In response to the On Leadership question: Can Americans handle the painful truth about government budget deficits -- that getting them under control will require both tax increases and cuts in government services -- or will they reject any leader who dares to deliver it? What's a leader to do?
The leader is a truth teller.
Americans are just beginning to hear the truth about the budget deficit- its history, content, and its complexity. If we assume the responsibility required of every citizen in a democracy--to be educated and well-informed--we will be in a better position to respond responsibly to reality.
The leader manages anxiety.
There are no easy answers, no quick solutions and there will be consequences we will endure from past and present decisions. We are going to suffer a bit longer, but if we can trust that our leaders are moving in the right direction, and if we have hope that the present conditions will eventually be much improved, we won't succumb to cynicism or despair. Both of these states are the enemies of reason and good judgment. Progress results from trust and hope.
The leader must do what is right not what is popular.
The President is in the precarious position of having to respond to multiple competing and conflicting claims. There are those who think spending more money in the short term is a necessary evil; others think that cutting costs is our only option. A few believe that both of these choices need to be implemented. It will be his well reasoned judgment, thoughtful reflection and deliberation, not the desire to please everyone, that will differentiate as a leader.

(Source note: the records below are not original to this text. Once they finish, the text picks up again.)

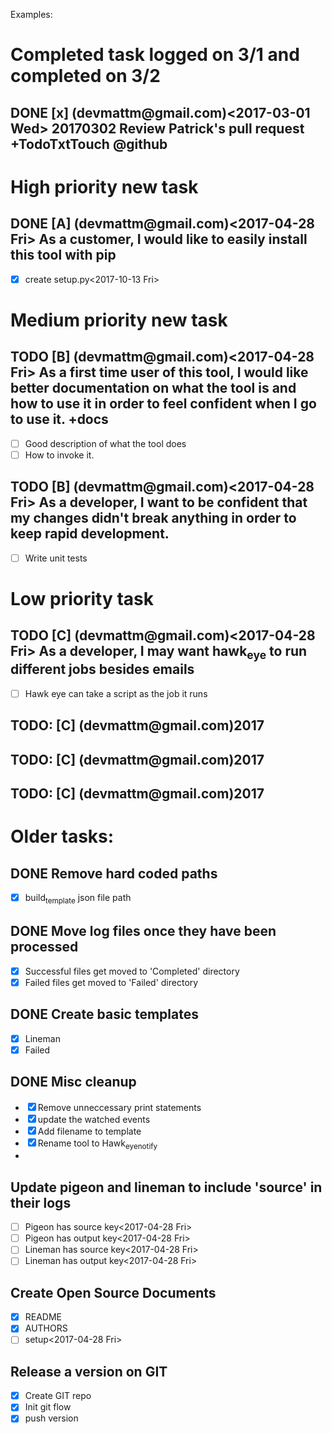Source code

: # keepATODO.com
# Keep A TODO LIST: (There is always lots of stuff TODO, so just do it ;)
Examples:

* Completed task logged on 3/1 and completed on 3/2
** DONE [x] (devmattm@gmail.com)<2017-03-01 Wed> 20170302 Review Patrick's pull request +TodoTxtTouch @github
CLOSED: [2017-04-28 Fri 09:48]

* High priority new task
** DONE [A] (devmattm@gmail.com)<2017-04-28 Fri> As a customer, I would like to easily install this tool with pip
   CLOSED: [2017-10-13 Fri 15:30]
- [X] create setup.py<2017-10-13 Fri>   
* Medium priority new task
** TODO [B] (devmattm@gmail.com)<2017-04-28 Fri> As a first time user of this tool, I would like better documentation on what the tool is and how to use it in order to feel confident when I go to use it. +docs 
- [ ] Good description of what the tool does
- [ ] How to invoke it.
** TODO [B] (devmattm@gmail.com)<2017-04-28 Fri> As a developer, I want to be confident that my changes didn't break anything in order to keep rapid development.
- [ ] Write unit tests 
* Low priority task
** TODO [C] (devmattm@gmail.com)<2017-04-28 Fri> As a developer, I may want hawk_eye to run different jobs besides emails 
- [ ] Hawk eye can take a script as the job it runs 
** TODO: [C] (devmattm@gmail.com)2017
** TODO: [C] (devmattm@gmail.com)2017
** TODO: [C] (devmattm@gmail.com)2017

* Older tasks:
** DONE Remove hard coded paths
CLOSED: [2017-04-18 Tue 09:15]
- [X] build_template json file path 
** DONE Move log files once they have been processed
CLOSED: [2017-04-18 Tue 10:53]
- [X] Successful files get moved to 'Completed' directory
- [X] Failed files get moved to 'Failed' directory
** DONE Create basic templates
CLOSED: [2017-04-18 Tue 11:57]
- [X] Lineman
- [X] Failed
** DONE Misc cleanup
CLOSED: [2017-04-28 Fri 14:46]
- [X] Remove unneccessary print statements
- [X] update the watched events
- [X] Add filename to template
- [X] Rename tool to Hawk_eye_notify 
- 
** Update pigeon and lineman to include 'source' in their logs
- [ ] Pigeon has source key<2017-04-28 Fri>
- [ ] Pigeon has output key<2017-04-28 Fri>
- [ ] Lineman has source key<2017-04-28 Fri> 
- [ ] Lineman has output key<2017-04-28 Fri> 
** Create Open Source Documents
- [X] README
- [X] AUTHORS
- [ ] setup<2017-04-28 Fri> 
** Release a version on GIT
- [X] Create GIT repo
- [X] Init git flow
- [X] push version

The leader communicates meaning.
What will enable Americans to delay a sense of entitlement or to quell the desire for immediate gratification or quick fixes is the belief that we are acting prudently and that we can trust that we are being told the facts and what they mean. Influencing our opinions is within the power of the President. What is within the power of the American people is to listen and understand all of the facts and the impact they will have on all of us. We are not going to reduce the deficit in one year, especially a year like the previous one. What we can reasonably expect are markers of progress toward reducing the deficit. Anything else is perpetuating a delusion.
We must be reminded that true change is not an event; it is a process, and the process is one that demands that all of us act responsibly.